The National History Museum of Moldova in partnership with the Bucharest City Museum, Lietuvos ambasada Moldovoje / Embassy of Lithuania in Moldova and the Embassy of the Republic of Moldova in Romania, organizes at the Suțu Palace (Bd. Ion C. Brătianu no. 2) from May 22 to June 30, 2024, the photo-documentary exhibition "Testimonies from the Gulag: the memory of the victims of the totalitarian-communist regime". The opening of the exhibition, to which the public is invited to participate, will be on Wednesday, May 22, 2024, at 2 p.m.
The establishment of the Soviet occupation regime in the territories to the left of the Prut river had dramatic consequences, which are still felt in the society of the Republic of Moldova.
Forced Sovietization started with the adoption, between August 26 and November 4, 1940, of three decisions regarding the recruitment of 59,500 people, mainly from rural areas, as a workforce for the coal and steel industry in the USSR.
On June 12-13, 1941, in the six Bessarabian counties, forcibly incorporated into the USSR, 4,507 people were arrested and 13,885 people were deported. The second wave of deportations from the Moldavian SSR took place on July 5-6, 1949, based on a strictly secret decision of the Political Bureau of the Central Committee of the Communist Party, by which 35,796 people were deported to Siberia and Kazakhstan, of which 11,889 were children. On the night of March 31 to April 1, 1951, the third wave of Stalinist deportations followed in the Moldavian SSR, this time on confessional grounds, subjecting to repression 2,617 people, including 842 children, members of religious organizations considered illegal and anti-Soviet.
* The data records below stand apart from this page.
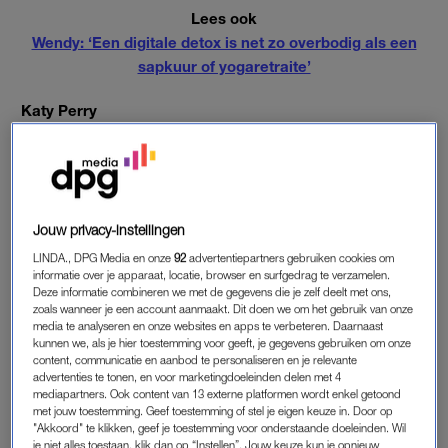
Lees ook
Wendy: ‘Een digitale detox is net zo overbodig als een
sapkuur of yogaretraite’
Katy Perry
Nou, dat heeft ze geweten. Op dag twee wilde Caroline al naar
huis. Dat stilzitten, totale gebrek aan contact en alleen zijn met
je gedachten beviel helemaal niet zo goed als ze had gedacht.
In plaats van de diepe gedachtes waar ze op hoopte, dacht ze
de eerste dagen vooral aan songteksten van Katy Perry. En
Jouw privacy-instellingen
om daarvoor helemaal naar Thailand te gaan…
LINDA., DPG Media en onze
92
advertentiepartners gebruiken cookies om
informatie over je apparaat, locatie, browser en surfgedrag te verzamelen.
Deze informatie combineren we met de gegevens die je zelf deelt met ons,
Doorzetten
zoals wanneer je een account aanmaakt. Dit doen we om het gebruik van onze
Hoewel veel deelnemers afhaakten, hield Caroline wél vol.
media te analyseren en onze websites en apps te verbeteren. Daarnaast
kunnen we, als je hier toestemming voor geeft, je gegevens gebruiken om onze
Want het werd ook ineens een prestatieding: als je er eenmaal
content, communicatie en aanbod te personaliseren en je relevante
aan begint, maak je het af. Ook al denk je twee dagen lang
advertenties te tonen, en voor marketingdoeleinden delen met 4
alleen maar aan sex en pizza.
mediapartners. Ook content van 13 externe platformen wordt enkel getoond
met jouw toestemming. Geef toestemming of stel je eigen keuze in. Door op
"Akkoord" te klikken, geef je toestemming voor onderstaande doeleinden. Wil
Het hele artikel lees je op
Blendle
(€).
je niet alles toestaan, klik dan op “Instellen”. Jouw keuze kun je opnieuw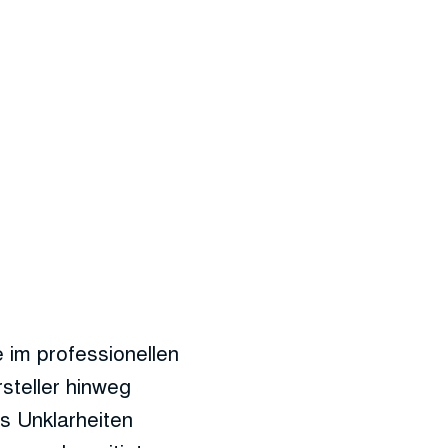
e im professionellen
steller hinweg
s Unklarheiten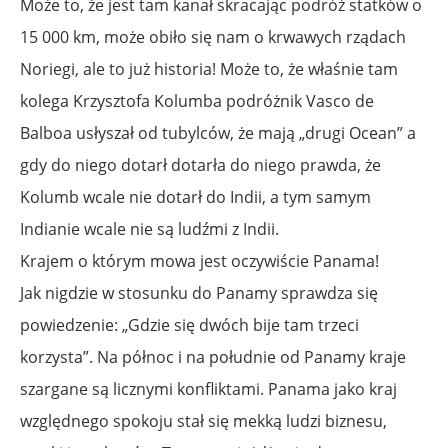
Może to, że jest tam kanał skracając podróż statków o
15 000 km, może obiło się nam o krwawych rządach
Noriegi, ale to już historia! Może to, że właśnie tam
kolega Krzysztofa Kolumba podróżnik Vasco de
Balboa usłyszał od tubylców, że mają „drugi Ocean” a
gdy do niego dotarł dotarła do niego prawda, że
Kolumb wcale nie dotarł do Indii, a tym samym
Indianie wcale nie są ludźmi z Indii.
Krajem o którym mowa jest oczywiście Panama!
Jak nigdzie w stosunku do Panamy sprawdza się
powiedzenie: „Gdzie się dwóch bije tam trzeci
korzysta”. Na północ i na południe od Panamy kraje
szargane są licznymi konfliktami. Panama jako kraj
względnego spokoju stał się mekką ludzi biznesu,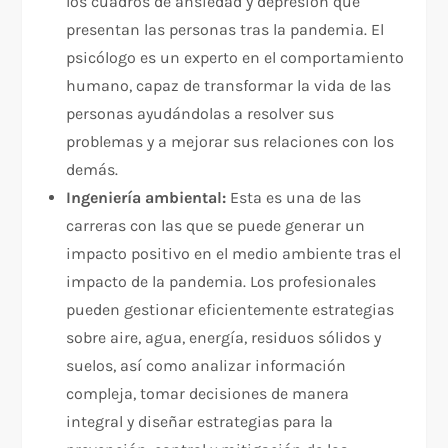
los cuadros de ansiedad y depresión que
presentan las personas tras la pandemia. El
psicólogo es un experto en el comportamiento
humano, capaz de transformar la vida de las
personas ayudándolas a resolver sus
problemas y a mejorar sus relaciones con los
demás.
Ingeniería ambiental:
Esta es una de las
carreras con las que se puede generar un
impacto positivo en el medio ambiente tras el
impacto de la pandemia. Los profesionales
pueden gestionar eficientemente estrategias
sobre aire, agua, energía, residuos sólidos y
suelos, así como analizar información
compleja, tomar decisiones de manera
integral y diseñar estrategias para la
Likewise, with the establishment of the Soviet occupation, the grain requisition policy was implemented in Bessarabia based on the decisions of the Council of People's Commissars of the Moldavian SSR and the CC of the PC(b) of the Moldavian SSR of April 9, 1945, by which the peasants were obliged to deliver state grain quotas, and non-compliance with these decisions was punished according to art. 58 and art. 58-1 of the Criminal Code of the Ukrainian SSR. As a result of the criminal actions of the Soviet state to requisition grain from peasants in the Moldavian SSR, between December 1946 and August 1947, about 200,000 people died of starvation; adding to these another 350,000 victims affected by malnutrition and dozens of recorded cases of cannibalism.
The photo-documentary exhibition "Testimonies from the Gulag: the memory of the victims of the totalitarian-communist regime" presents the narratives of victims and survivors of political repressions and mass deportations during the Soviet era. The images and documents exhibited from the funds of the National Museum of History of Moldova and those capitalized within the State Program "Recovery and historical capitalization of the memory of the victims of the totalitarian-communist regime in the Moldavian SSR during the years 1940-1941, 1944-1953" present to the general public the horrors of the Soviet totalitarian regime and the memory of this tragic period in today's society.
The exhibition was developed within the project "Culture of memory for societies in the process of democratic transformation: promotion of best practices between Lithuania and the Republic of Moldova", supported by the Program "The Development Cooperation and Democracy Promotion Program" of the Ministry of Foreign Affairs of the Republic of Lithuania in Republic of Moldova.
Curator: Dr. Ludmila D. Cojocaru
*The term GULAG was taken from the Russian language with the original meaning General Directorate of Labor Camps on the territory of the USSR, which expanded its meaning after 1989 by the emblematic designation of the detention space in any form, including deportations, prisons, forced residence regime , restricting the right to choose a job and livelihood, etc.